_Directions_
Pictures are to be left out; everything else in the records must be repeated exactly.

[[ Information shown open ]]

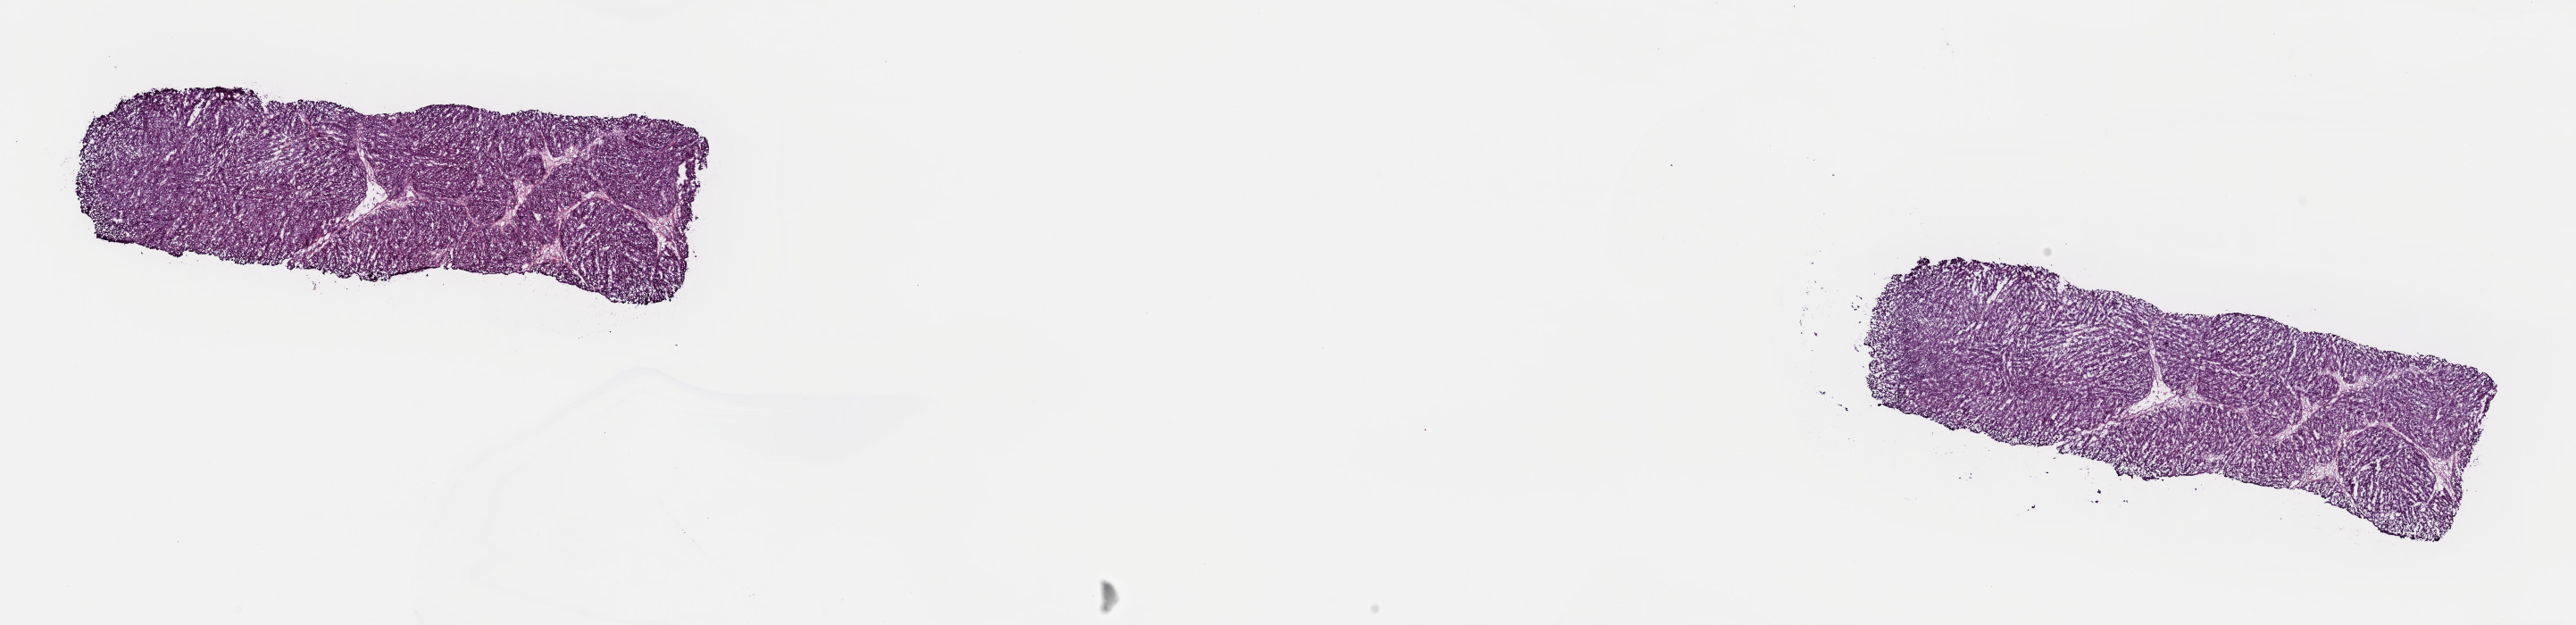
H&E whole-slide image — whole scanned area (about 22.8 x 5.5 mm, acquisition: 40x scan) shown as a low-resolution overview; frozen section; primary tumour sample from the adrenal cortex. Female, age 65 years at initial diagnosis.
Diagnosis: Adrenal cortical carcinoma (cortex of adrenal gland).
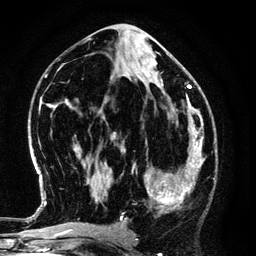
Breast MRI (dynamic contrast-enhanced), one axial slice. Position 63 of 134 along the scan axis. Cropped to one breast. Dynamic contrast-enhanced series, time point 2 of 6 at this slice position (early post-contrast). 3 T. TE 4.2 ms, TR 7.9 ms. 1.2 mm slice thickness. 256 × 256 image matrix, field of view 170 × 170 mm. Female patient.
Outlined on this slice (semi-automatic segmentation, software-assisted and operator-edited):
- enhancing-tissue mask used for the functional tumour volume (all voxels passing the contrast-enhancement thresholds inside the analysis volume; usually the tumour): bounding box <125,146,194,220> (left, top, right, bottom; pixels)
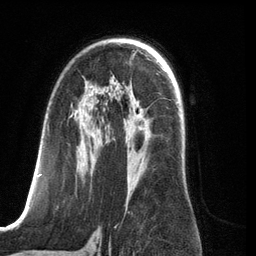
Breast MRI (dynamic contrast-enhanced), one axial slice; slice 78 of 134 in the series (ordered by position); cropped to one breast; dynamic contrast-enhanced series, time point 2 of 6 at this slice position (early post-contrast); 3 T; TE 2.8 ms, TR 6.9 ms; 1.2 mm slice thickness; 256 × 256 image matrix, field of view 190 × 190 mm. Female patient.
Structures marked on this image (semi-automatically segmented with operator editing):
- enhancing-tissue mask used for the functional tumour volume (all voxels passing the contrast-enhancement thresholds inside the analysis volume; usually the tumour): bounding box [x1, y1, x2, y2] px = [38, 103, 132, 210]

[[ Information shown closed ]]

_Written response_
H&E whole-slide image — whole scanned area (about 22.8 x 5.5 mm, acquisition: 40x scan) shown as a low-resolution overview; frozen section; primary tumour sample from the adrenal cortex. Female, age 65 years at initial diagnosis.
Diagnosis: Adrenal cortical carcinoma (cortex of adrenal gland).
Breast MRI (dynamic contrast-enhanced), one axial slice. Position 63 of 134 along the scan axis. Cropped to one breast. Dynamic contrast-enhanced series, time point 2 of 6 at this slice position (early post-contrast). 3 T. TE 4.2 ms, TR 7.9 ms. 1.2 mm slice thickness. 256 × 256 image matrix, field of view 170 × 170 mm. Female patient.
Outlined on this slice (semi-automatic segmentation, software-assisted and operator-edited):
- enhancing-tissue mask used for the functional tumour volume (all voxels passing the contrast-enhancement thresholds inside the analysis volume; usually the tumour): bounding box <125,146,194,220> (left, top, right, bottom; pixels)
Breast MRI (dynamic contrast-enhanced), one axial slice; slice 78 of 134 in the series (ordered by position); cropped to one breast; dynamic contrast-enhanced series, time point 2 of 6 at this slice position (early post-contrast); 3 T; TE 2.8 ms, TR 6.9 ms; 1.2 mm slice thickness; 256 × 256 image matrix, field of view 190 × 190 mm. Female patient.
Structures marked on this image (semi-automatically segmented with operator editing):
- enhancing-tissue mask used for the functional tumour volume (all voxels passing the contrast-enhancement thresholds inside the analysis volume; usually the tumour): bounding box [x1, y1, x2, y2] px = [38, 103, 132, 210]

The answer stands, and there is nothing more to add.